EE’s most profound impact is on the individual. This is where real transformation takes place. Many young people who came into EE in 2008, while in high school, are today at university, succeeding in their first jobs or leading their own civic movements and organizations. They serve as inspiring leaders for other EE members and learners, and many are instrumental to spread EE. From its base in Khayelitsha, which remains its head office, the movement continues to grow nationally. In 2012, EE was active in KwaZulu-Natal and the Eastern Cape, and opened a new office in Tembisa, Gauteng. Doron does not want growth to be resource-intensive, but rather based on a model that equips learners, parents, teachers, and communities to use EE’s methods.
The Person
Doron was born and raised in Durban, and learned early how diverse and contrast South Africa is. His family values led him to spend a significant portion of his life engaged in the fields of social justice, freedom, and equality. One experience that helped him build his confidence and identity as a social entrepreneur was in the early 2000s, when Doron became involved with the South African branch of Habonim, the progressive Jewish youth movement founded in the 1920s. In less than three years, Doron became its national head, organizing some of their largest summer camps in the Southern Hemisphere. Because Habonim values engaged citizenship and strives to educate its members to create a just and equal post-apartheid South Africa, having such an important role so early enabled Doron to strengthen his leadership skills, while connected to a firm belief in the role young people could play to shape the future.

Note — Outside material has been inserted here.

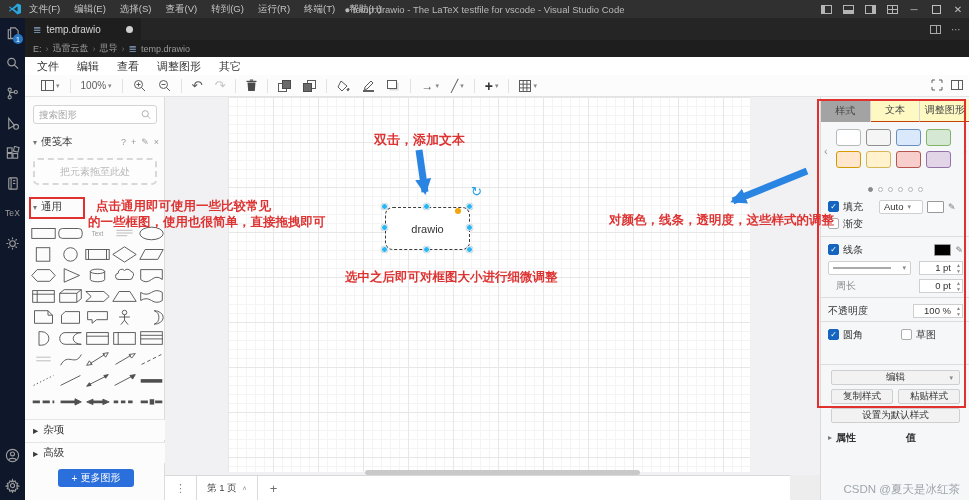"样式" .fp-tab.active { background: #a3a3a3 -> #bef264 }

In 2006 while studying law at the University of Cape Town, the South African parliament was considering a controversial piece of legislation which would have amended the constitution, and made the independent courts subject to the control of the Minister of Justice. Doron organized a debate which involved many important public figures, to engage students to bring this issue to the public sphere. The response from students and faculty, and the urgency for a more transparent judicial system by the people of South Africa, led him to establish, Students for Law and Social Justice. It began with a weekend seminar, attended by 150 law students from different universities as well as legal luminaries from South Africa and abroad. The organization quickly grew into a national body on many campuses. Its annual seminar remains a student highlight, but it now works year-round. Doron realized young people could be successful in organizing themselves and have a decisive impact on law, policy, and social outcomes.

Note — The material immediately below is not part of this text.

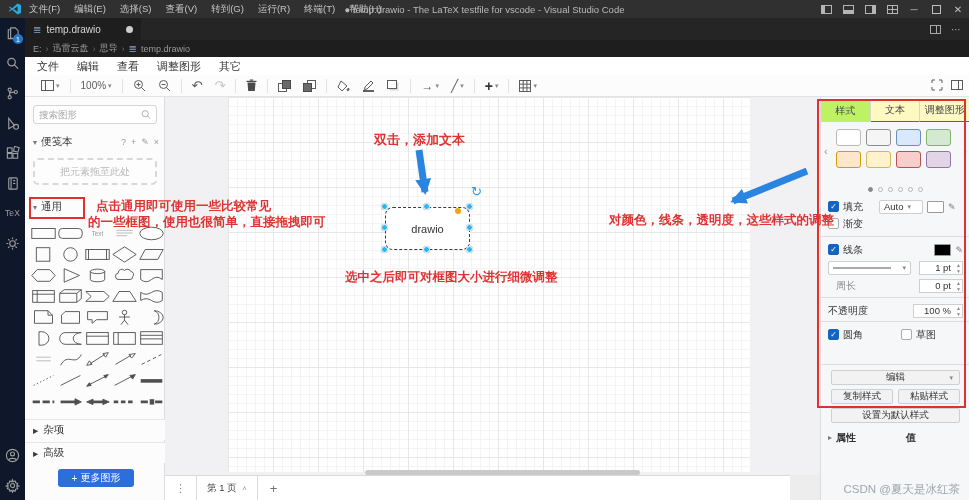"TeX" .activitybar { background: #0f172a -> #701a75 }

While finishing his law degree, Doron had a conversation with one of his mentors, Ashoka Fellow Zackie Achmat, about the lack of civil participation in the educational system and its policies. Doron later drew from his experience in youth organizing for what would later become Equal Education. For the first six months, he and his colleagues spent every morning sitting in high school classrooms in Khayelitsha, taking notes and reflecting on what was taking place. Each afternoon they reported on what they had seen and ran seminars for themselves on education policy and law. The time spent in those classrooms was profoundly transformative for Doron since it exposed him to a reality with which he was not familiar—a world of difficulty and hardship—that many in the middle-class are blind too. It helped him gain the necessary perspective on South African society which has been crucial to build EE.